Must I give to my local congregation or can I give to a congregation I am visiting?
Do I have to give my lay by him in store to my local congregation "upon the first day of the week" or could I give it to the congregation that I am visiting on that particular Sunday?
Second Corinthians 9:7 says, "Every man according as he purposeth in his heart, so let him give; not grudgingly, or of necessity: for God loveth a cheerful giver." From that verse we learn that we must give, that we must give as we have purposed in our hearts, and that our giving must not be done grudgingly or of necessity. But to whom should we give? That is really the question you are asking.
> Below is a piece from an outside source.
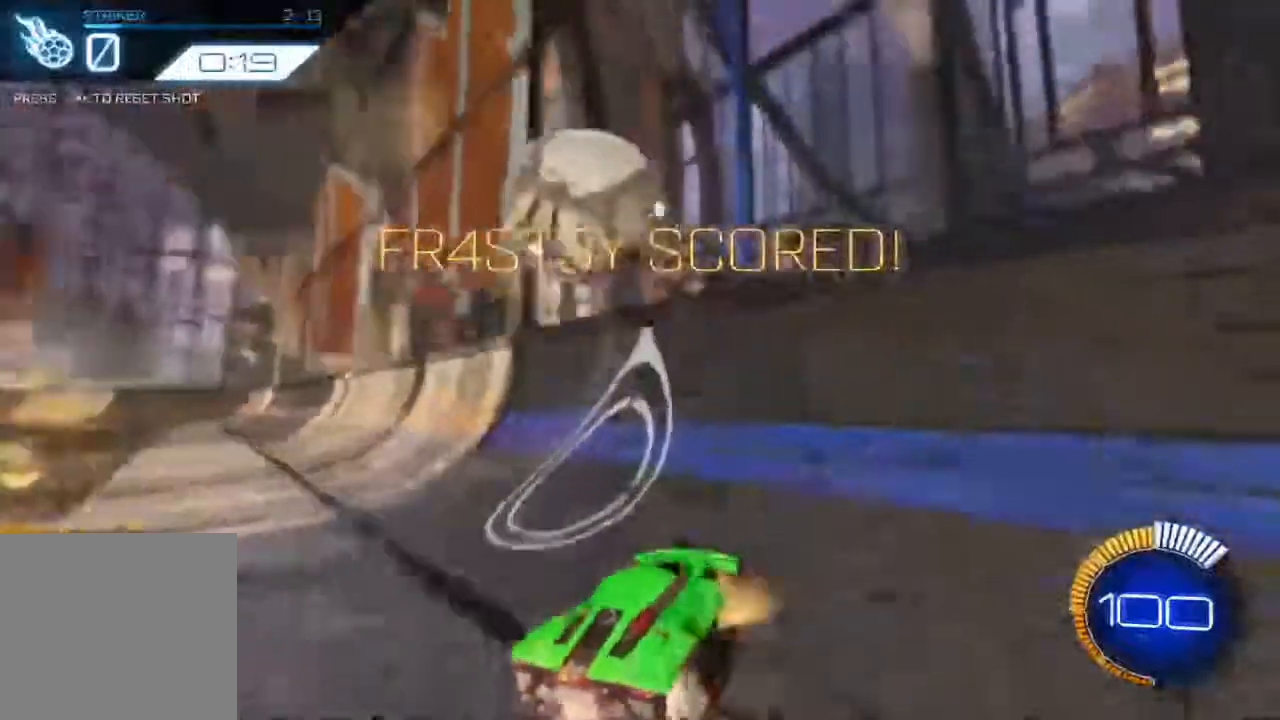
{"dt_ms": 500, "buttons": ["A", "L2", "R2"], "left_stick": "right", "events": [[333, "A", "down"], [333, "B", "up"], [400, "L2", "down"], [450, "left_stick", "right"]]}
For many and perhaps most Christians, giving occurs once a week and the gift is presented to the elders of the local congregation for their use in the kingdom of God. And there is nothing wrong, and in fact very much that is right, with that model of giving. But, there is nothing at all that prevents you from also giving directly (rather than through your local eldership) to other congregations or other works of the church (such as missionaries or children's homes).
To address your question directly, there would be nothing wrong per se in giving to the congregation you are visiting on the day that you are there rather than to the local congregation on the day you are not there. But, that action could be wrong if you have committed to give a certain amount to the local work or if your local congregation has been given cause to believe that you will give a regular amount and has acted in reliance on that belief. Remember, we are to give as we have purposed, which suggests our giving should not be haphazard, which would be the case if our gift could not be relied upon.
Perhaps the best option when visiting a congregation is to give to the work there and then also to make up your gift to your local congregation when you get back home. But give you must, even when on vacation. Some Christians take summer vacations and do not give at all during that time, which means they are asking God to pay for their vacation!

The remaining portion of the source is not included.